TASK
Please copy each line of the records below that holds the word "чисел".

═══ THE DATA ═══

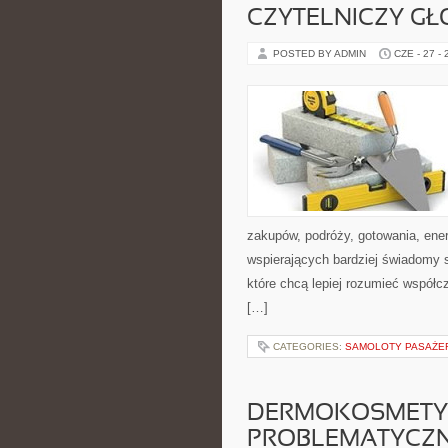
CZYTELNICZY GŁ
POSTED BY ADMIN
CZE - 27 -
zakupów, podróży, gotowania, ener
wspierających bardziej świadomy s
które chcą lepiej rozumieć współ
[…]
CATEGORIES:
SAMOLOTY PASAŻE
DERMOKOSMETYK
PROBLEMATYCZ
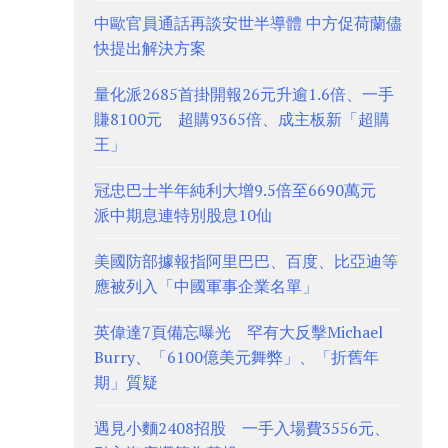
中歐官員通話再談安世半導體 中方促荷蘭儘
快提出解決方案
量化派2685首掛開報26元升逾1.6倍、一手
賺8100元 超購9365倍、成主板新「超購
王」
冠忠巴士半年純利大增9.5倍至6690萬元
派中期息連特別股息10仙
美國防部據報指阿里巴巴、百度、比亞迪等
應被列入「中國軍事企業名單」
英偉達7頁備忘曝光 罕有大反擊Michael
Burry、「6100億美元舞弊」、「折舊年
期」質疑
遇見小麵2408招股 一手入場費3556元、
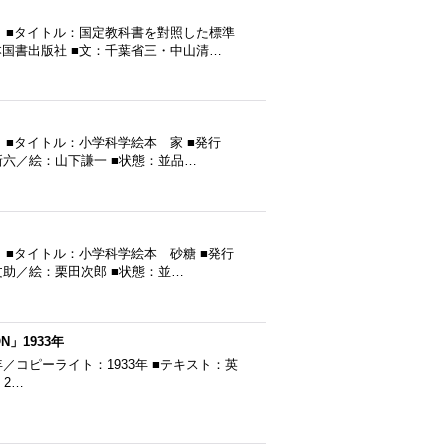
 ■タイトル：国定教科書を對照した標準
日本国書出版社 ■文：千葉省三・中山清…
■タイトル：小学科学絵本 家 ■発行
作新六／絵：山下謙一 ■状態：並品…
■タイトル：小学科学絵本 砂糖 ■発行
木文助／絵：栗田次郎 ■状態：並…
ON」1933年
 ■発行年／コピーライト：1933年 ■テキスト：英
：2…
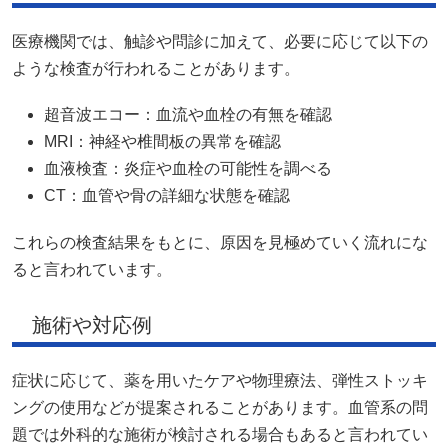
医療機関では、触診や問診に加えて、必要に応じて以下の
ような検査が行われることがあります。
超音波エコー：血流や血栓の有無を確認
MRI：神経や椎間板の異常を確認
血液検査：炎症や血栓の可能性を調べる
CT：血管や骨の詳細な状態を確認
これらの検査結果をもとに、原因を見極めていく流れにな
ると言われています。
施術や対応例
症状に応じて、薬を用いたケアや物理療法、弾性ストッキ
ングの使用などが提案されることがあります。血管系の問
題では外科的な施術が検討される場合もあると言われてい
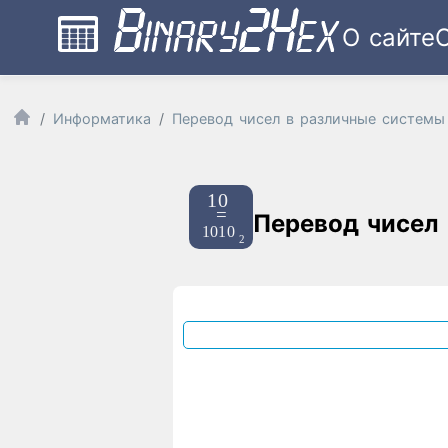
О сайте
Информатика
Перевод чисел в различные системы
Перевод чисел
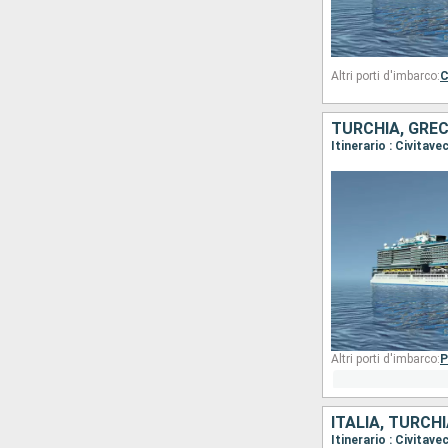
Altri porti d'imbarco:
C
TURCHIA, GREC
Altri porti d'imbarco:
P
ITALIA, TURCH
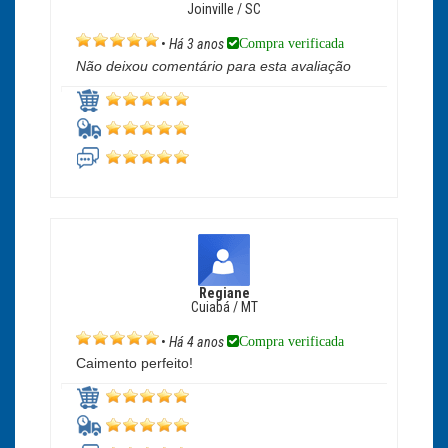
Joinville / SC
Compra verificada
•
Há 3 anos
Não deixou comentário para esta avaliação
Regiane
Cuiabá / MT
Compra verificada
•
Há 4 anos
Caimento perfeito!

═══

FINAL ANSWER
Перевод чисел в различные системы
Перевод чисел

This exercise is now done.